Page text
┌──

Trickey was released from custody in 2005 after five years, three months and 23 days. He spent nearly four years in secured state facilities, a county lockup or a private mental-health treatment center. The Oklahoma juvenile justice system does not hold offenders beyond their 19th birthday. He was 18 when he was released.
“I came to Fort Gibson as superintendent six years after it happened,” said Glover. “Any time we hear of a school shooting it is a terrible feeling for a lot of people around here. We all know people who were here when it happened.
“We are very serious about safety for our students, staff and visitors. It is our top priority. We try to reassess our plan all of the time. We stay up to date on all of the latest technology. But no matter what you do, you can’t be secure enough. You have to be very diligent.”
School shootings were rare in 1999. However, the school shooting in Florida last week that killed 17 is the latest in a long line going back years.
“Every time I hear about one of these shootings, it just reopens my memories of that day,” said Phares. “It brings back a very clear memory of that day.”
The shooting at Stoneman Douglas High School in Broward County, Florida, just 45 days into 2018, is reported to be the 18th time a firearm was discharged on school property this year.
“I know when these school shootings happen these days, the memory for some folks of what happened in 1999 is very vivid,” said Stiles.
Fort Gibson Public Schools implemented new safety measures not long after the shooting and has refined those plans over the past 18 years.
“We have done a lot of training with the staff over the years,” said Roberts. “We have a pretty extensive plan in place and have had for quite some time.”
Soon, in conjunction with the Fort Gibson Police Department, there will be a full-time police officer assigned to the school system campus.
“Make no mistake, we’re very diligent about safety at this school,” said Stiles. “We take the safety of our students, our staff and anyone visiting our campus very, very seriously.
“It is an ongoing plan of action that is in full effect every day on our campus. We do our due diligence to make sure we provide the safest environment we possibly can at our schools.”
Donnie Yarbrough, Fort Gibson police chief, is in the process on setting up a satellite police office on the school campus.

└──

Dataset items
┌──

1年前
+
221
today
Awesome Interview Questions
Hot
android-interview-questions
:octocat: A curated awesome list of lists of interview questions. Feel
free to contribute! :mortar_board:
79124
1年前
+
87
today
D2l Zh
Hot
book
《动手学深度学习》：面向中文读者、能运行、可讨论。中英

└──
┌──

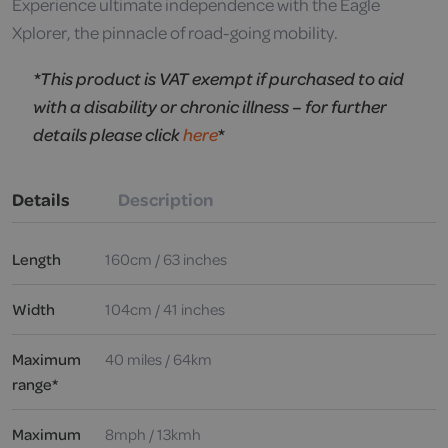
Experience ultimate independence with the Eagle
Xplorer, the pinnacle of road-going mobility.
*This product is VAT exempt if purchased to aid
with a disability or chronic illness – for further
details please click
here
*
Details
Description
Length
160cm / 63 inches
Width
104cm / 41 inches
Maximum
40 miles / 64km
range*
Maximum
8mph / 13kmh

└──
┌──

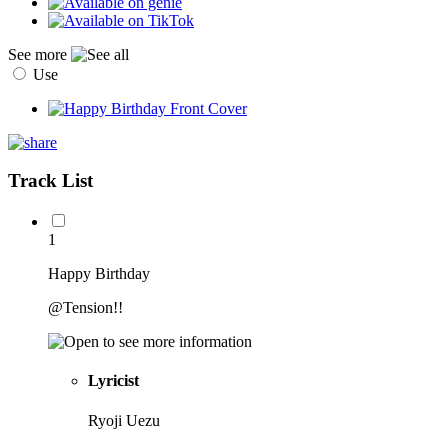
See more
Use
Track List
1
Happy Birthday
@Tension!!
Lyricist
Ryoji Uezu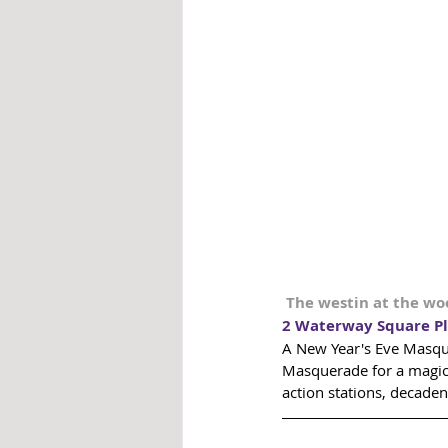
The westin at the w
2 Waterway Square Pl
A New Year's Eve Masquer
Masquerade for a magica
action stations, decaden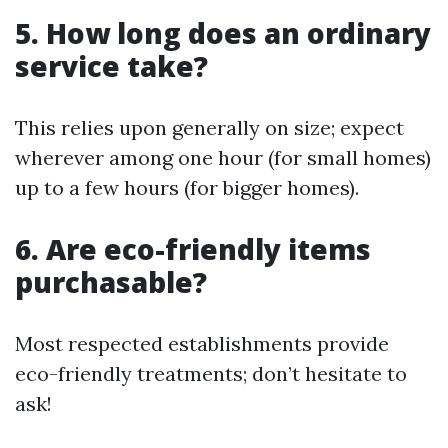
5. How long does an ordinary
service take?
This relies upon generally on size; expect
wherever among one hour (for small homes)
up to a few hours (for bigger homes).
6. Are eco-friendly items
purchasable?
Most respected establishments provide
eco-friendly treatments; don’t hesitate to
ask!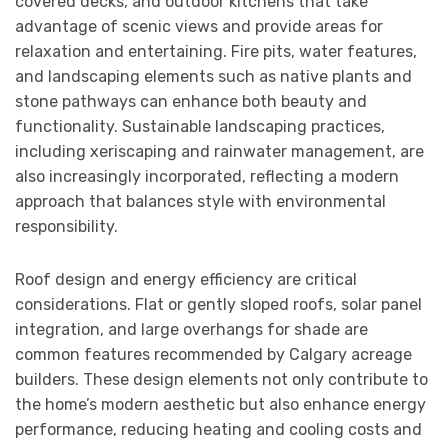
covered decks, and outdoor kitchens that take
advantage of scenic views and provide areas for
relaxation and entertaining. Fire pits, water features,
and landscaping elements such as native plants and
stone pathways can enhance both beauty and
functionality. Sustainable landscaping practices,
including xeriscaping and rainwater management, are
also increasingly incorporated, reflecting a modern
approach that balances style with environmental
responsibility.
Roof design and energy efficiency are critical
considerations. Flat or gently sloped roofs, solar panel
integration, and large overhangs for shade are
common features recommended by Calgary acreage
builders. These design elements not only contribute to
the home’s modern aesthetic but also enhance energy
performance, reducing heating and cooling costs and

└──

Brief 1
Render this sentence from the Fort Gibson school safety article in Spanish: "The Oklahoma juvenile justice system does not hold offenders beyond their 19th birthday."
Brief 2
Write the next few paragraphs of the Fort Gibson school safety article, picking up after its final sentence.

Your response 1
El sistema de justicia juvenil de Oklahoma no retiene a los infractores más allá de su cumpleaños número 19.

Your response 2
Sgt. Roberts said the “school resource officer” will be a full-time police officer assigned to Fort Gibson Public Schools. “It is a work in progress, but it is huge, especially in response time, to have an officer on campus,” said Roberts.
Police and school officials have been working together and developed several emergency response plan and on-site prevention plans.
“We’re always working with police to make sure we have the safest schools,” said Stiles.
It isn’t just active shooter situations. The school system and police have devised plans for all sorts of emergencies.
“From earthquakes to a tornado to active shooter,” said Roberts. “We have an emergency response guide, and we reassess it every year.”
On Dec. 6, 1999, Trickey pulled out a gun on the Fort Gibson middle-school courtyard and fired 15 bullets at fellow students.
Three seventh-graders — Cody Chronister, Billy Railey and Brad Schindel — were wounded. A 12-year-old girl, Savana Knowles, was shot and hospitalized. Dakota Baker was grazed by the bullet that passed through Chronister’s arm.
According to court records, Trickey attributed his violence to family pressures, a military obsession and fascination with the Columbine school massacre.
The Columbine school massacre in Colorado, perpetrated by senior students Eric Harris and Dylan Klebold, killed 12 students and one teacher. It injured an additional 24. It happened on April 20, 1999, less than eight months before the school shooting in Fort Gibson.
“We all know someone down here that was touched by what happened here in 1999,” said Glover. “It is a difficult subject to talk about.”